И лишь несовершенство её внутренних механизмов могло привести её к данному состоянию. Или не так? У Аристотеля ответа нет. Процессы старения клеток - ошибка природы, её самозащита от чего-то неизвестного нам или же неизбежный элемент существования, единственно возможный в этом мире? Также, как и Аристотель мы и по сей день не знаем ответа на эти вопросы. Но не является ли вопрос о смерти коренным вопросом самой жизни? Казалось бы это так просто - остановить запуск механизмов старения клеток и вступить в вечную жизнь (исключая болезни и катастрофы). Но что-то подсказывает нам, что видимая простота проблемы таит в себе зловещие глубины неясных нам смыслов эволюции. Даже если бы нам однажды удалось снять запрет, не получили бы мы назад непредвиденных последствий? Вот почему человек пытается разгадать загадку жизни и смерти, а не эмпирически вторгаться в природные запреты, автоматически считая природу слепой, а себя умным.

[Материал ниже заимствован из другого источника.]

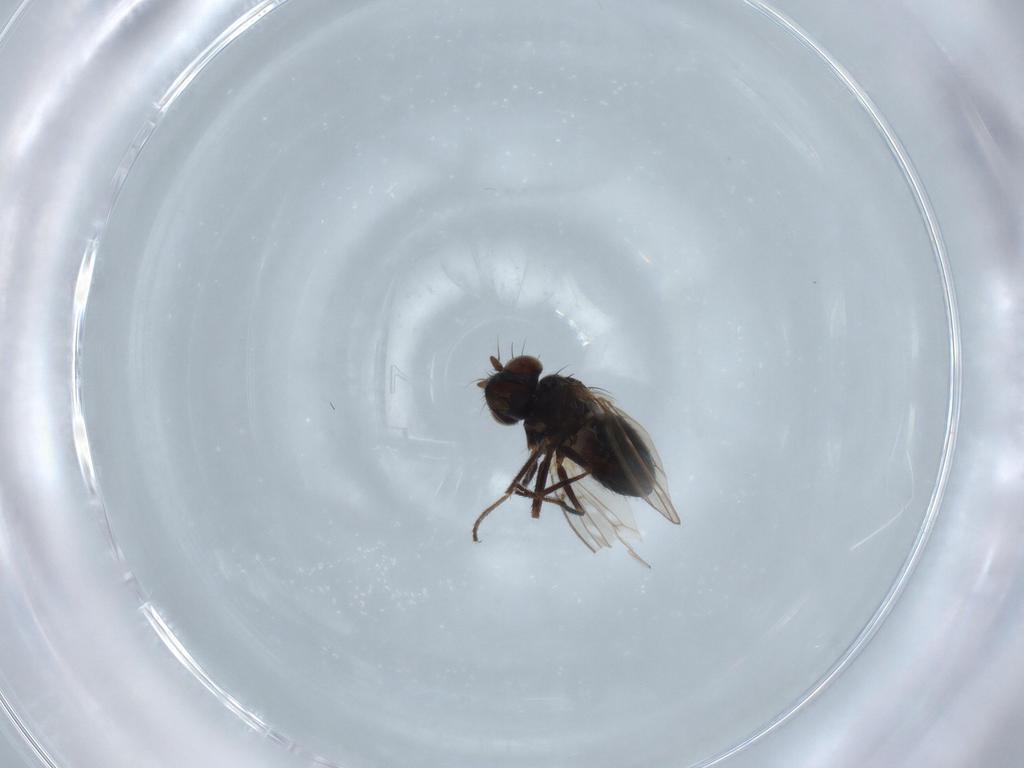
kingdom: Animalia
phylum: Arthropoda
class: Insecta
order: Diptera
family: Ephydridae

    Кажется, что Аристотель совсем не переживает за индивидуальную душу - ну умрёт и умрёт - ни тени сомнения. Перед нами какой-то совершенно иной склад характера нежели древнегреческий - в голом рационализме аристотелевской мысли мы легко узнаём самих себя - прилично циничных, уверенно рациональных, богатых формами существования, но бытийно пустых. Нынешние нувориши, пытаясь сохранить и продлить себе жизнь совершенно материалистически грезят о компьютерах для кодирования мозга и клонах для дублирования тела, никто давно не думает о небесах, это нынче не в моде. Но так ли уж был неправ Платон, когда ставил перед собой этот вопрос - о бессмертии индивидуальной души, в отличие от Аристотеля - уже "знающего ответ"?

    Могу ли я, как философ, сказать следующим образом:
  Всем хороша и прекрасна, и чудесна эта жизнь, но она страдает одним необоримым и чудовищным изъяном - смертью?